Знакомый голос. Кто это? Нет, не угадать: тело расслаблено сонной истомой, она наваливается на тебя всей своей мягкой тяжестью, заставляет откинуться на подушку, отдаться дреме. Руки сами цепляются за край одеяла, тянут его на голову — только бы нырнуть туда, в сладкое тепло и покой.

«Проснись!» — снова раздается у него над ухом.

Голос хватает его за плечи, принуждает сесть на постели. Он приоткрывает глаза. Он слышит, как падают в плоскую цементную чашу капли из крана. Шаги. Тяжелые, волочащиеся. И плач. Только теперь он расслышал плач, и это разбудило его. Тихий, пронзительный плач. Такой пронзительный, что проник сквозь плотную путаницу сна и выпустил на волю таившиеся в темном закоулке страхи.

Он медленно поднялся с постели и увидел затененную ночным сумраком фигуру женщины. Женщина стояла, припав головой к дверному косяку, и всхлипывала.

«Почему ты плачешь, мама?» Встав, он разглядел, что это — его мать.

«Твой отец… умер», — произнесла она.

Внезапно разжавшаяся пружина горя бросила ее оземь, и она в беспамятстве стала кататься по полу, но его руки легли ей на плечи, укрощая ей самой уже неподвластное тело, подняли на ноги.

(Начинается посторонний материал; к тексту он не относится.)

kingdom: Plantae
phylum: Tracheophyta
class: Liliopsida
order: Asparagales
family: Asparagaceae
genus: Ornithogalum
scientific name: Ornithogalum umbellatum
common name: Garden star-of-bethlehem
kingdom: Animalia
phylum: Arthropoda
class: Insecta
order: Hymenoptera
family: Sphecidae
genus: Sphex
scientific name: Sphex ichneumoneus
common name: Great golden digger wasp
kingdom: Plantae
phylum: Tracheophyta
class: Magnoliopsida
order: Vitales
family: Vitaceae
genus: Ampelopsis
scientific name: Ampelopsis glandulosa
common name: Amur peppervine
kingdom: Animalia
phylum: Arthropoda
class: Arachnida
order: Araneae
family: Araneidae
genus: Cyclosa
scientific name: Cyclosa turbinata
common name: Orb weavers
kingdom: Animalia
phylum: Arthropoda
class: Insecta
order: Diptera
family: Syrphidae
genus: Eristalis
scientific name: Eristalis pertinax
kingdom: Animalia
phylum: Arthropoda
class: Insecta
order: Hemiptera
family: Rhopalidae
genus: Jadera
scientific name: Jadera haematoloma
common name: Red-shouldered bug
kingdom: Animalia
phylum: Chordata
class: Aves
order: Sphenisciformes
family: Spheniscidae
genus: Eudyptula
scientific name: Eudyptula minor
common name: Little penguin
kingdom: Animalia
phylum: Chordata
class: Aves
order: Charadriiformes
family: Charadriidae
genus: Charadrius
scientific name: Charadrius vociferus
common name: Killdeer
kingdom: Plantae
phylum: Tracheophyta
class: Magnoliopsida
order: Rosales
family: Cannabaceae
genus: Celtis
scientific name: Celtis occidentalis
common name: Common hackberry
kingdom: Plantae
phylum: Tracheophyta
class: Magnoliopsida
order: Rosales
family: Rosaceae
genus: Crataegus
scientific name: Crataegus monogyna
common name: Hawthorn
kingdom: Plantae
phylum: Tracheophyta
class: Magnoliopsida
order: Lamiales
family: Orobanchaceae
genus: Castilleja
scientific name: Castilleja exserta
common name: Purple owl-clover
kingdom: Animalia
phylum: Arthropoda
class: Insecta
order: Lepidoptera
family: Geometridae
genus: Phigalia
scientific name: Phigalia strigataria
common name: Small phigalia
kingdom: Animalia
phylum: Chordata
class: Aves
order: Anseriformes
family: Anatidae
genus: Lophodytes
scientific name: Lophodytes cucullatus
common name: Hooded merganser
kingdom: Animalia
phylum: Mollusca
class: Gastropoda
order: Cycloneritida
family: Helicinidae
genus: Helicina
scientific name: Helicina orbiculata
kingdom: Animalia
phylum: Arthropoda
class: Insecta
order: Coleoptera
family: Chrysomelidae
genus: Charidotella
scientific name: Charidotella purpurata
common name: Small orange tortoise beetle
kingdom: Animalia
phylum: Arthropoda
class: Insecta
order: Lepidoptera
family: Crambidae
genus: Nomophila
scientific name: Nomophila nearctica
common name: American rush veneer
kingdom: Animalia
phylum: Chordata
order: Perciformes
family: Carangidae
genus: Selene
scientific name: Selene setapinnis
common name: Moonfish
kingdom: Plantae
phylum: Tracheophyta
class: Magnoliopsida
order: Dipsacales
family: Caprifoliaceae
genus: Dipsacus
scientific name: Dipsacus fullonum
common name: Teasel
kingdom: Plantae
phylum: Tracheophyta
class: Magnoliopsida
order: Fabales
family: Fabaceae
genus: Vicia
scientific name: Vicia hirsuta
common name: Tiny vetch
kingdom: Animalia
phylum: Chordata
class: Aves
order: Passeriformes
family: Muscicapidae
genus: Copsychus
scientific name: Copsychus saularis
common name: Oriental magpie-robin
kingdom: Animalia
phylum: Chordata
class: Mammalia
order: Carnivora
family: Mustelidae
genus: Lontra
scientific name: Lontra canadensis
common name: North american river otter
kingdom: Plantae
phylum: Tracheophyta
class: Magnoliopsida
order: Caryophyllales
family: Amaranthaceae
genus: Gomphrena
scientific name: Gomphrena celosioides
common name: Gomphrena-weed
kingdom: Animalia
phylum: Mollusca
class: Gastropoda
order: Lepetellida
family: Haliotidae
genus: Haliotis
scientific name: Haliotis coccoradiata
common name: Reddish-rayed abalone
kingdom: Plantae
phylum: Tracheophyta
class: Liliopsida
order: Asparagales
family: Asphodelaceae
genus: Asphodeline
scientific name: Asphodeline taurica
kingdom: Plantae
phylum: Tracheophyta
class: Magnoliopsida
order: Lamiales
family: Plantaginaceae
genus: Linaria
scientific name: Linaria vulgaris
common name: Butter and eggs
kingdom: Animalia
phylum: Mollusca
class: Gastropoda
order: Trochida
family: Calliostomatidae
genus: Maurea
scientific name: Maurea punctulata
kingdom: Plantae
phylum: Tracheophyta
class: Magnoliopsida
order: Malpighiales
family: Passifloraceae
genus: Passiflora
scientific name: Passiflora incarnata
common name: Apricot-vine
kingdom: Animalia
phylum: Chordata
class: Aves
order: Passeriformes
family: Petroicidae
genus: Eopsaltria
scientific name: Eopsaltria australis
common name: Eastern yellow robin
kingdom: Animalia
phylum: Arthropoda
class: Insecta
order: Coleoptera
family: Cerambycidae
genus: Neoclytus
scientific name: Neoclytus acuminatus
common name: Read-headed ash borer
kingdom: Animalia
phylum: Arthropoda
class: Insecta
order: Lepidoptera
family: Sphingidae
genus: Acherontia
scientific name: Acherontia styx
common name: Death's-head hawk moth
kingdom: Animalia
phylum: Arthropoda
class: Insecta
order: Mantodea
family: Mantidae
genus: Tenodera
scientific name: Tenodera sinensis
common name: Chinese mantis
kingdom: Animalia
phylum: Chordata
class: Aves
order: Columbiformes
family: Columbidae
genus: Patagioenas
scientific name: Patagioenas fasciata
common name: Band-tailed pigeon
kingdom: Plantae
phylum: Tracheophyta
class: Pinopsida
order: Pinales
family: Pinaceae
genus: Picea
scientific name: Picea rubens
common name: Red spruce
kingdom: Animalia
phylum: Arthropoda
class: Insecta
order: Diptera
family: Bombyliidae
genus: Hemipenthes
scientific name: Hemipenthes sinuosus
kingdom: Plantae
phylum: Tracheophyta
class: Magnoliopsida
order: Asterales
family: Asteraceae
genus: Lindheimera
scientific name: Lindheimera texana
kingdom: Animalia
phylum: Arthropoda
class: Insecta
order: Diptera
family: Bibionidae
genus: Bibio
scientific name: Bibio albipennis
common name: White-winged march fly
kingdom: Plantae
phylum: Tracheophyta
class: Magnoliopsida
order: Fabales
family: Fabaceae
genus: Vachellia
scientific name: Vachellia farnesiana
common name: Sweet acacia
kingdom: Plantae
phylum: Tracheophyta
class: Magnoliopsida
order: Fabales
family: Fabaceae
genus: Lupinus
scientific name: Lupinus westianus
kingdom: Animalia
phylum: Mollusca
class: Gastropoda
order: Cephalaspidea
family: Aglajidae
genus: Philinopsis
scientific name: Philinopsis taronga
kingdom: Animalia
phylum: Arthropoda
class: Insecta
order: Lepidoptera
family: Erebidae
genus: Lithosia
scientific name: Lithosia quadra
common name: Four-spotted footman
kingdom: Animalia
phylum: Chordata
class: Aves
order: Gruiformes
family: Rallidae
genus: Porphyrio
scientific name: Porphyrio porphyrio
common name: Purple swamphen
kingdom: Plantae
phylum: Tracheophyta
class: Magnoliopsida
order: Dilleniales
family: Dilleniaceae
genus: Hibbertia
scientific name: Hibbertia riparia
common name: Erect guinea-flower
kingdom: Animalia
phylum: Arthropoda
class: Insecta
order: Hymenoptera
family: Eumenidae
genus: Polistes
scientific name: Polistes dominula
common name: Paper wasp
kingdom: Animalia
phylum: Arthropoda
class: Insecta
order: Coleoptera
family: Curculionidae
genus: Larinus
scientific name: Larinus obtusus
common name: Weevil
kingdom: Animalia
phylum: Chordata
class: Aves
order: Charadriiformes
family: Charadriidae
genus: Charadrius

За дверью свинцово мутнело предутреннее небо — без звезд. От него шел тусклый бурый свет, не проясненный лучами зари. Брезжил день, но он был похож на густые вечерние сумерки.

А снаружи, в патио, все тот же шорох шагов, несмолкаемый, непрерывный. И приглушенные шумы. И в проеме дверей — женщина, его мать. Она загородила собою рассвет, и день был бессилен вступить в комнату. Из-под ее рук, из-за плеч клочками прорывалось небо, ручейки света омывали ее ноги, разбрызгивались по полу, и оттого казалось: она стоит на земле, политой слезами. Снова всхлипывания. Снова тихий, пронзительный плач, и мука, рвущаяся наружу судорожными корчами тела.

«Твоего отца убили».

«А тебя кто убил, мама?»

«…Воздух свеж, сияет яркое солнце. Синеет высокое небо, и по небу плывут облака. А там, за этим синим небом, может быть, звучит музыка и поют голоса, каких мы не слышали на земле… И все это вместе — упование и надежда. И мы, несмотря ни на что, уповаем.

Но тебе, Мигель Парамо, не на что уповать, ибо ты умер без отпущения грехов, и милость Божия тебя не коснется».

Падре Рентериа повернулся к собравшимся в церкви и произнес заключительные слова мессы. Он не сопроводил их обычным напутственным благословением — служба была заупокойная — и поспешно спустился со ступеней алтаря: он явно торопился уйти.

— Падре, благословите усопшего!

— Нет! — Священник отрицательно покачал головой. — Я не вправе дать ему благословение. Он был дурным человеком и не внидет в царство Божие. Я не могу предстательствовать за него в своей молитве. Господь засчитал бы мне это во грех.

Он говорил, стискивая руки, чтобы незаметно было, как они дрожат.

И все-таки он выполнил желание присутствующих.

Это мертвое тело под горою цветов, лежавшее между высокими горящими свечами на катафалке посреди церкви, занимало слишком много места в душах людей. А в изголовье гроба стоял отец, нетерпеливо ожидая конца заупокойной службы.

Проходя мимо Педро Парамо, падре Рентериа подался назад, чтобы случайно не задеть хозяина Медиа-Луны. Он поднял кропило и слабыми взмахами руки покропил катафалк святой водой. Губы его что-то шептали, и этот шепот вполне мог сойти за молитву. Затем он преклонил колени, и все последовали его примеру.